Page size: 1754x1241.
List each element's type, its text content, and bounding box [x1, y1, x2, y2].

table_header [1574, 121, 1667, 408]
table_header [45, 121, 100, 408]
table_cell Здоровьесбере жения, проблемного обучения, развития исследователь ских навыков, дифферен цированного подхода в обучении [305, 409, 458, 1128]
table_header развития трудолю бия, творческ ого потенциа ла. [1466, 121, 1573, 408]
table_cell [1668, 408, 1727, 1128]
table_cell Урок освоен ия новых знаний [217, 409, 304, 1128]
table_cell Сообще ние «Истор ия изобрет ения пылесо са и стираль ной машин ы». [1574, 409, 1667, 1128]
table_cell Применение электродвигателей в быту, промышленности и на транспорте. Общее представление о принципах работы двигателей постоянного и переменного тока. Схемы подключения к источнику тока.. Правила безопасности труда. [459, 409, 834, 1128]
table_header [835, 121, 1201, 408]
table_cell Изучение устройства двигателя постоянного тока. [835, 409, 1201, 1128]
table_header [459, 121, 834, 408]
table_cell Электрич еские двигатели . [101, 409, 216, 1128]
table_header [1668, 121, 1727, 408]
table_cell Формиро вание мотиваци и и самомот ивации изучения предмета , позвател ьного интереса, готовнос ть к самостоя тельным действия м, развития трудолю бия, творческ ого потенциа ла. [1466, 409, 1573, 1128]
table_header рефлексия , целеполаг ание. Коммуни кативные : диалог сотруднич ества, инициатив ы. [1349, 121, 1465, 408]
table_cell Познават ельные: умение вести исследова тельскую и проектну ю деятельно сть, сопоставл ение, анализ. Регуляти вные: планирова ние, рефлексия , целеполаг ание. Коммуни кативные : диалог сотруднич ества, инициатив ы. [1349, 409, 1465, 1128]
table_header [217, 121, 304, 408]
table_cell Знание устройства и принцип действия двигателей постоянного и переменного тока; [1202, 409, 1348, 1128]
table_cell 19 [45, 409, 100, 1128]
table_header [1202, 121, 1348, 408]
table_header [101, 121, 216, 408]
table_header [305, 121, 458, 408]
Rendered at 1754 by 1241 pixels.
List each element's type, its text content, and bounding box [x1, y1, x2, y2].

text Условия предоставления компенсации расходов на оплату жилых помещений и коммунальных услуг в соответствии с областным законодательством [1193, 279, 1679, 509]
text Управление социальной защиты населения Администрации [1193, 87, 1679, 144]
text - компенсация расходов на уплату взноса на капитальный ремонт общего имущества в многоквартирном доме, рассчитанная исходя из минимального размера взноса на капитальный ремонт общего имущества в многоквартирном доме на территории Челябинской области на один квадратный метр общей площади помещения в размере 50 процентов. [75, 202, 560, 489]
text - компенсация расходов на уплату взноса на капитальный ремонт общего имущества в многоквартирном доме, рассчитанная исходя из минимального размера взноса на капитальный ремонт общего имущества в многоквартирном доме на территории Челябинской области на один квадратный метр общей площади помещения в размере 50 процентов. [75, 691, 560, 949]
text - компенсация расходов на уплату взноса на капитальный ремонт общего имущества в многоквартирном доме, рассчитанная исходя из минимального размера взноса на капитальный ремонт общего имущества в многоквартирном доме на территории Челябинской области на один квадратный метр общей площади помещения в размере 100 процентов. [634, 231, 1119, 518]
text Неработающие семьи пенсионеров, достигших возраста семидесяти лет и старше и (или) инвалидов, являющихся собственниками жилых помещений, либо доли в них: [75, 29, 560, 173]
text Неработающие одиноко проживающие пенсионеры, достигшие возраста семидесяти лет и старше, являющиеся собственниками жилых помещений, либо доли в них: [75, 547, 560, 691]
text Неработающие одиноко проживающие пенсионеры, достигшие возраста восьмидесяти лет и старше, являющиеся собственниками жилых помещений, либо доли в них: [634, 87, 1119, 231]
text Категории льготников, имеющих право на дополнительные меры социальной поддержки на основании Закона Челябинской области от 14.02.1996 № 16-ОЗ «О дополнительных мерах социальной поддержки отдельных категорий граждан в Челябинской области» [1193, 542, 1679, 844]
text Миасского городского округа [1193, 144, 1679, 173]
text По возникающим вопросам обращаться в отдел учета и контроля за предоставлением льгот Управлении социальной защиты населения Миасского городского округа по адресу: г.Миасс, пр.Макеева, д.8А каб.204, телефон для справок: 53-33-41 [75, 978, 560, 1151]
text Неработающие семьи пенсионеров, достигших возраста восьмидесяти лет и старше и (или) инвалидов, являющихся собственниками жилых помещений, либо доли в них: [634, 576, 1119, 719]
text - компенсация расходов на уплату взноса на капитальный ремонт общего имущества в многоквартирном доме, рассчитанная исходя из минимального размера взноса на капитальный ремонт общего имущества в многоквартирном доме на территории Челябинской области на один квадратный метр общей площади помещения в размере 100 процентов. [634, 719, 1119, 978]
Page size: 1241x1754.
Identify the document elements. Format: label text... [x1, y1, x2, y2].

++++

§ **Prompt**
Everything in the listing must be returned word for word.

§ **Solution to the problem**
Page size: 1754x1241.
List each element's type, its text content, and bounding box [x1, y1, x2, y2].

table_header [1574, 121, 1667, 408]
table_header [45, 121, 100, 408]
table_cell Здоровьесбере жения, проблемного обучения, развития исследователь ских навыков, дифферен цированного подхода в обучении [305, 409, 458, 1128]
table_header развития трудолю бия, творческ ого потенциа ла. [1466, 121, 1573, 408]
table_cell [1668, 408, 1727, 1128]
table_cell Урок освоен ия новых знаний [217, 409, 304, 1128]
table_cell Сообще ние «Истор ия изобрет ения пылесо са и стираль ной машин ы». [1574, 409, 1667, 1128]
table_cell Применение электродвигателей в быту, промышленности и на транспорте. Общее представление о принципах работы двигателей постоянного и переменного тока. Схемы подключения к источнику тока.. Правила безопасности труда. [459, 409, 834, 1128]
table_header [835, 121, 1201, 408]
table_cell Изучение устройства двигателя постоянного тока. [835, 409, 1201, 1128]
table_header [459, 121, 834, 408]
table_cell Электрич еские двигатели . [101, 409, 216, 1128]
table_header [1668, 121, 1727, 408]
table_cell Формиро вание мотиваци и и самомот ивации изучения предмета , позвател ьного интереса, готовнос ть к самостоя тельным действия м, развития трудолю бия, творческ ого потенциа ла. [1466, 409, 1573, 1128]
table_header рефлексия , целеполаг ание. Коммуни кативные : диалог сотруднич ества, инициатив ы. [1349, 121, 1465, 408]
table_cell Познават ельные: умение вести исследова тельскую и проектну ю деятельно сть, сопоставл ение, анализ. Регуляти вные: планирова ние, рефлексия , целеполаг ание. Коммуни кативные : диалог сотруднич ества, инициатив ы. [1349, 409, 1465, 1128]
table_header [217, 121, 304, 408]
table_cell Знание устройства и принцип действия двигателей постоянного и переменного тока; [1202, 409, 1348, 1128]
table_cell 19 [45, 409, 100, 1128]
table_header [1202, 121, 1348, 408]
table_header [101, 121, 216, 408]
table_header [305, 121, 458, 408]
Rendered at 1754 by 1241 pixels.
List each element's type, its text content, and bounding box [x1, y1, x2, y2].

text Условия предоставления компенсации расходов на оплату жилых помещений и коммунальных услуг в соответствии с областным законодательством [1193, 279, 1679, 509]
text Управление социальной защиты населения Администрации [1193, 87, 1679, 144]
text - компенсация расходов на уплату взноса на капитальный ремонт общего имущества в многоквартирном доме, рассчитанная исходя из минимального размера взноса на капитальный ремонт общего имущества в многоквартирном доме на территории Челябинской области на один квадратный метр общей площади помещения в размере 50 процентов. [75, 202, 560, 489]
text - компенсация расходов на уплату взноса на капитальный ремонт общего имущества в многоквартирном доме, рассчитанная исходя из минимального размера взноса на капитальный ремонт общего имущества в многоквартирном доме на территории Челябинской области на один квадратный метр общей площади помещения в размере 50 процентов. [75, 691, 560, 949]
text - компенсация расходов на уплату взноса на капитальный ремонт общего имущества в многоквартирном доме, рассчитанная исходя из минимального размера взноса на капитальный ремонт общего имущества в многоквартирном доме на территории Челябинской области на один квадратный метр общей площади помещения в размере 100 процентов. [634, 231, 1119, 518]
text Неработающие семьи пенсионеров, достигших возраста семидесяти лет и старше и (или) инвалидов, являющихся собственниками жилых помещений, либо доли в них: [75, 29, 560, 173]
text Неработающие одиноко проживающие пенсионеры, достигшие возраста семидесяти лет и старше, являющиеся собственниками жилых помещений, либо доли в них: [75, 547, 560, 691]
text Неработающие одиноко проживающие пенсионеры, достигшие возраста восьмидесяти лет и старше, являющиеся собственниками жилых помещений, либо доли в них: [634, 87, 1119, 231]
text Категории льготников, имеющих право на дополнительные меры социальной поддержки на основании Закона Челябинской области от 14.02.1996 № 16-ОЗ «О дополнительных мерах социальной поддержки отдельных категорий граждан в Челябинской области» [1193, 542, 1679, 844]
text Миасского городского округа [1193, 144, 1679, 173]
text По возникающим вопросам обращаться в отдел учета и контроля за предоставлением льгот Управлении социальной защиты населения Миасского городского округа по адресу: г.Миасс, пр.Макеева, д.8А каб.204, телефон для справок: 53-33-41 [75, 978, 560, 1151]
text Неработающие семьи пенсионеров, достигших возраста восьмидесяти лет и старше и (или) инвалидов, являющихся собственниками жилых помещений, либо доли в них: [634, 576, 1119, 719]
text - компенсация расходов на уплату взноса на капитальный ремонт общего имущества в многоквартирном доме, рассчитанная исходя из минимального размера взноса на капитальный ремонт общего имущества в многоквартирном доме на территории Челябинской области на один квадратный метр общей площади помещения в размере 100 процентов. [634, 719, 1119, 978]
Page size: 1241x1754.
Identify the document elements. Format: label text... [x1, y1, x2, y2].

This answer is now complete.